I continue here to offer some free instruction in economics to a second cousin of mine.

Prentiss:

I want to say more, in addition to this earlier reply, in response to this Facebook comment of yours:

I will gladly pay more for prescription drugs that are made in the US, not China. Actually, I will happily pay more for jeans, auto parts and most of the other stuff that in my lifetime was produced domestically. I would happily pay more to see all the dead towns in America come to life again, towns who died when its industry was “GLOBALIZED”. I will pay more to buy products from anywhere the leadership, unlike the CCP isn’t devoted to destroying America and the West.

If you pay more for American-made jeans and auto parts, what will you pay less for? How do you know that the extra dollars that you pay for a pair of American-made jeans will not cause you to pay less for, say, an American-served restaurant meal or American-grown oranges? If that’s the result, you might save a job for an American in a textile mill, but you’ll thereby destroy a job for a worker in an American restaurant-supply company or on an American orange grove. Do you think that the American textile worker is more entitled to keep his or her current job than is either of these other American workers?
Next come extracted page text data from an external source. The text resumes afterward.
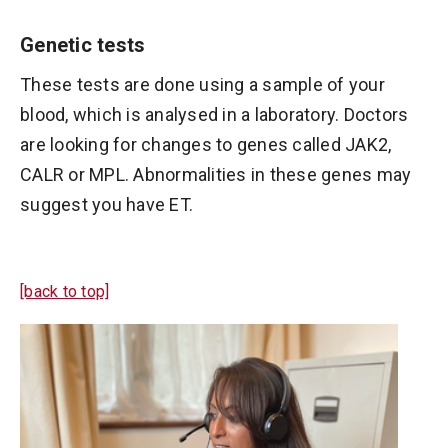
Genetic tests
These tests are done using a sample of your
blood, which is analysed in a laboratory. Doctors
are looking for changes to genes called JAK2,
CALR or MPL. Abnormalities in these genes may
suggest you have ET.
[back to top]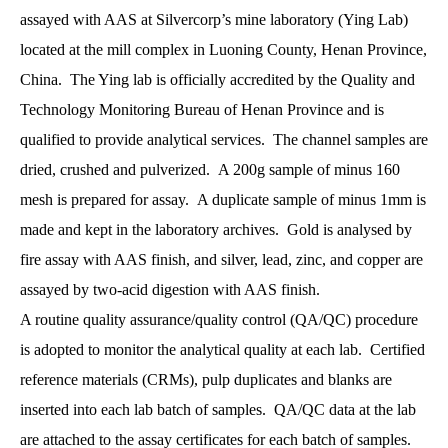
assayed with AAS at Silvercorp’s mine laboratory (Ying Lab)
located at the mill complex in Luoning County, Henan Province,
China. The Ying lab is officially accredited by the Quality and
Technology Monitoring Bureau of Henan Province and is
qualified to provide analytical services. The channel samples are
dried, crushed and pulverized. A 200g sample of minus 160
mesh is prepared for assay. A duplicate sample of minus 1mm is
made and kept in the laboratory archives. Gold is analysed by
fire assay with AAS finish, and silver, lead, zinc, and copper are
assayed by two-acid digestion with AAS finish.
A routine quality assurance/quality control (QA/QC) procedure
is adopted to monitor the analytical quality at each lab. Certified
reference materials (CRMs), pulp duplicates and blanks are
inserted into each lab batch of samples. QA/QC data at the lab
are attached to the assay certificates for each batch of samples.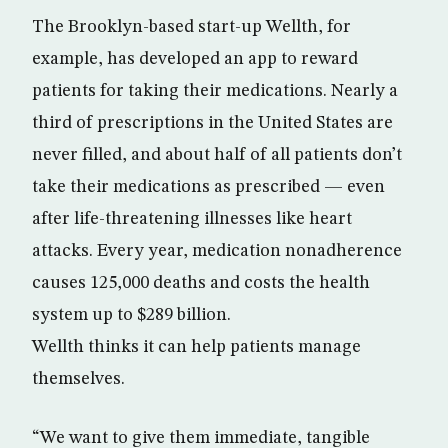
The Brooklyn-based start-up Wellth, for
example, has developed an app to reward
patients for taking their medications. Nearly a
third of prescriptions in the United States are
never filled, and about half of all patients don’t
take their medications as prescribed — even
after life-threatening illnesses like heart
attacks. Every year, medication nonadherence
causes 125,000 deaths and costs the health
system up to $289 billion.
Wellth thinks it can help patients manage
themselves.
“We want to give them immediate, tangible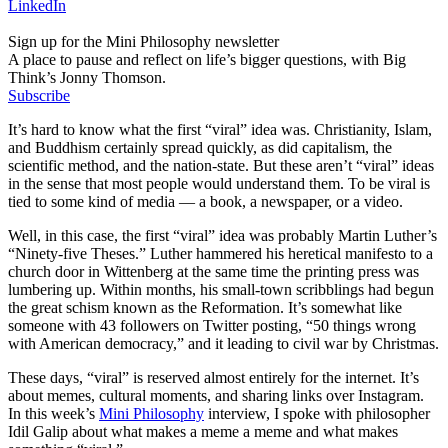
LinkedIn
Sign up for the Mini Philosophy newsletter
A place to pause and reflect on life’s bigger questions, with Big
Think’s Jonny Thomson.
Subscribe
It’s hard to know what the first “viral” idea was. Christianity, Islam,
and Buddhism certainly spread quickly, as did capitalism, the
scientific method, and the nation-state. But these aren’t “viral” ideas
in the sense that most people would understand them. To be viral is
tied to some kind of media — a book, a newspaper, or a video.
Well, in this case, the first “viral” idea was probably Martin Luther’s
“Ninety-five Theses.” Luther hammered his heretical manifesto to a
church door in Wittenberg at the same time the printing press was
lumbering up. Within months, his small-town scribblings had begun
the great schism known as the Reformation. It’s somewhat like
someone with 43 followers on Twitter posting, “50 things wrong
with American democracy,” and it leading to civil war by Christmas.
These days, “viral” is reserved almost entirely for the internet. It’s
about memes, cultural moments, and sharing links over Instagram.
In this week’s
Mini Philosophy
interview, I spoke with philosopher
Idil Galip about what makes a meme a meme and what makes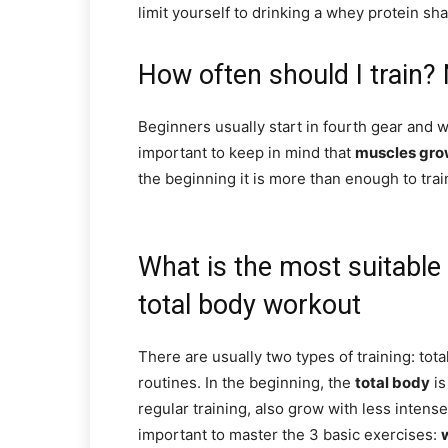
limit yourself to drinking a whey protein sha
How often should I train? 
Beginners usually start in fourth gear and wa
important to keep in mind that
muscles gro
the beginning it is more than enough to trai
What is the most suitable 
total body workout
There are usually two types of training: tota
routines. In the beginning, the
total body
is
regular training, also grow with less intense
important to master the 3 basic exercises: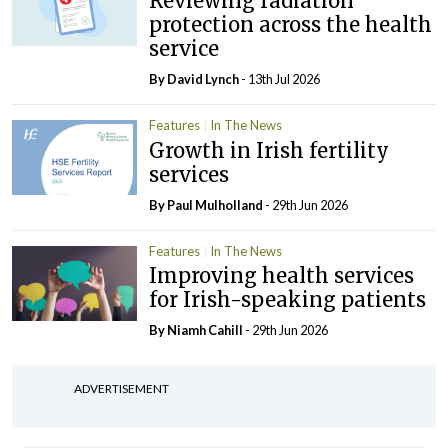
Reviewing radiation
protection across the health
service
By
David Lynch
- 13th Jul 2026
Features
In The News
Growth in Irish fertility
services
By
Paul Mulholland
- 29th Jun 2026
Features
In The News
Improving health services
for Irish-speaking patients
By Niamh Cahill
- 29th Jun 2026
ADVERTISEMENT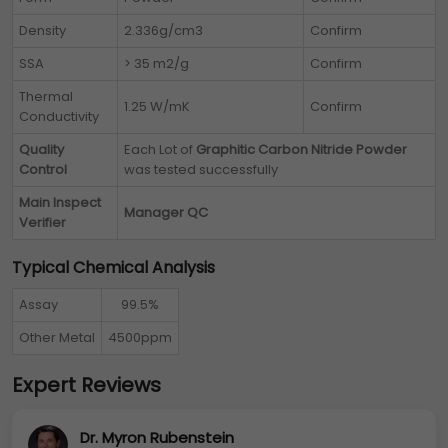
Density
2.336g/cm3
Confirm
SSA
> 35 m2/g
Confirm
Thermal
1.25 W/mK
Confirm
Conductivity
Quality
Each Lot of
Graphitic Carbon Nitride Powder
Control
was tested successfully
Main Inspect
Manager QC
Verifier
Typical Chemical Analysis
Assay
99.5%
Other Metal
4500ppm
Expert Reviews
Dr. Myron Rubenstein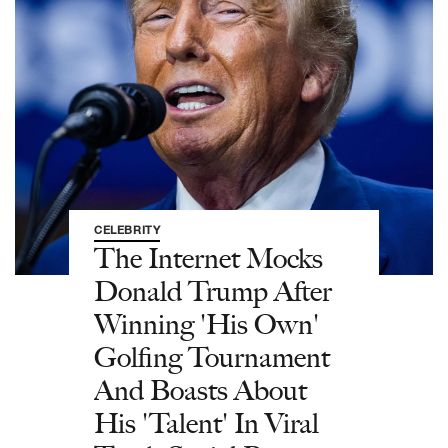
CELEBRITY
The Internet Mocks
Donald Trump After
Winning 'His Own'
Golfing Tournament
And Boasts About
His 'Talent' In Viral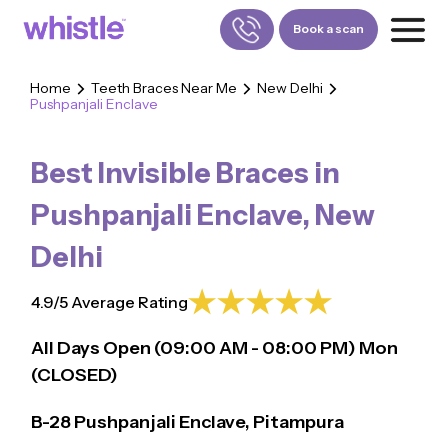
Book a scan
Home
Teeth Braces Near Me
New Delhi
Pushpanjali Enclave
FOR PATIENTS
1800-309-5252
Best Invisible Braces in
FOR DOCTORS
880-001-3241
Pushpanjali Enclave
,
New
Delhi
4.9/5 Average Rating
All Days Open (
09:00
AM - 08:00 PM)
Mon
(CLOSED)
B-28 Pushpanjali Enclave, Pitampura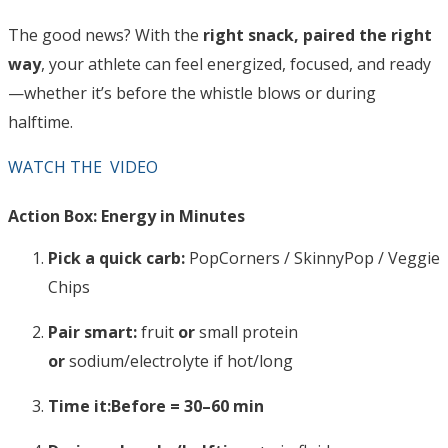
The good news? With the
right snack, paired the right
way
, your athlete can feel energized, focused, and ready
—whether it’s before the whistle blows or during
halftime.
WATCH THE VIDEO
Action Box: Energy in Minutes
Pick a quick carb:
PopCorners / SkinnyPop / Veggie
Chips
Pair smart:
fruit
or
small protein
or
sodium/electrolyte if hot/long
Time it:
Before = 30–60 min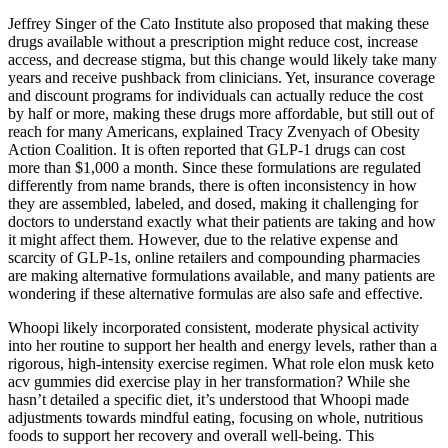
Jeffrey Singer of the Cato Institute also proposed that making these
drugs available without a prescription might reduce cost, increase
access, and decrease stigma, but this change would likely take many
years and receive pushback from clinicians. Yet, insurance coverage
and discount programs for individuals can actually reduce the cost
by half or more, making these drugs more affordable, but still out of
reach for many Americans, explained Tracy Zvenyach of Obesity
Action Coalition. It is often reported that GLP-1 drugs can cost
more than $1,000 a month. Since these formulations are regulated
differently from name brands, there is often inconsistency in how
they are assembled, labeled, and dosed, making it challenging for
doctors to understand exactly what their patients are taking and how
it might affect them. However, due to the relative expense and
scarcity of GLP-1s, online retailers and compounding pharmacies
are making alternative formulations available, and many patients are
wondering if these alternative formulas are also safe and effective.
Whoopi likely incorporated consistent, moderate physical activity
into her routine to support her health and energy levels, rather than a
rigorous, high-intensity exercise regimen. What role elon musk keto
acv gummies did exercise play in her transformation? While she
hasn’t detailed a specific diet, it’s understood that Whoopi made
adjustments towards mindful eating, focusing on whole, nutritious
foods to support her recovery and overall well-being. This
You’ll respond that you’ll ensure that the items on which you reduce your spending are imports. Achieving this outcome is much harder than you likely suppose, but even if you successfully do so, your choosing to pay more for American-made products simply because they’re American-made will destroy other American jobs no less surely than if you reduce your spending on American restaurant meals and oranges.

Foreigners don’t sell us things because they want to accumulate monochrome portraits of dead American statesmen. They sell us things for the same reason that we sell us things: we want to purchase other things in return. If you spend fewer dollars on, say, Malaysian-made jeans or on Canadian-made auto parts, Malaysians and Canadians will have fewer U.S. dollars. They will then buy fewer American exports and invest less in the U.S. Because foreigners’ purchases of American exports, and foreigners’ investments in the U.S., create American jobs, your choosing to spend more on American-made products will indeed save some American jobs but only by destroying other American jobs.

Can you justify saving the job of the textile worker in South Carolina given that doing so destroys the job of the machine-tool worker in Alabama?

You are and ought to be free to spend your money in whatever peaceful ways you choose, and for whatever reasons you find compelling. (This sentiment, note, is rejected by Pres. Trump and other protectionists.) But this freedom doesn’t change economic reality: Spending more dollars to save jobs in American industries A, B, and C will inevitably destroy particular jobs in American industries X, Y, and Z. The fact that the latter are invisible to economically untrained eyes does not make them less real.

In a third email I’ll answer your point about China.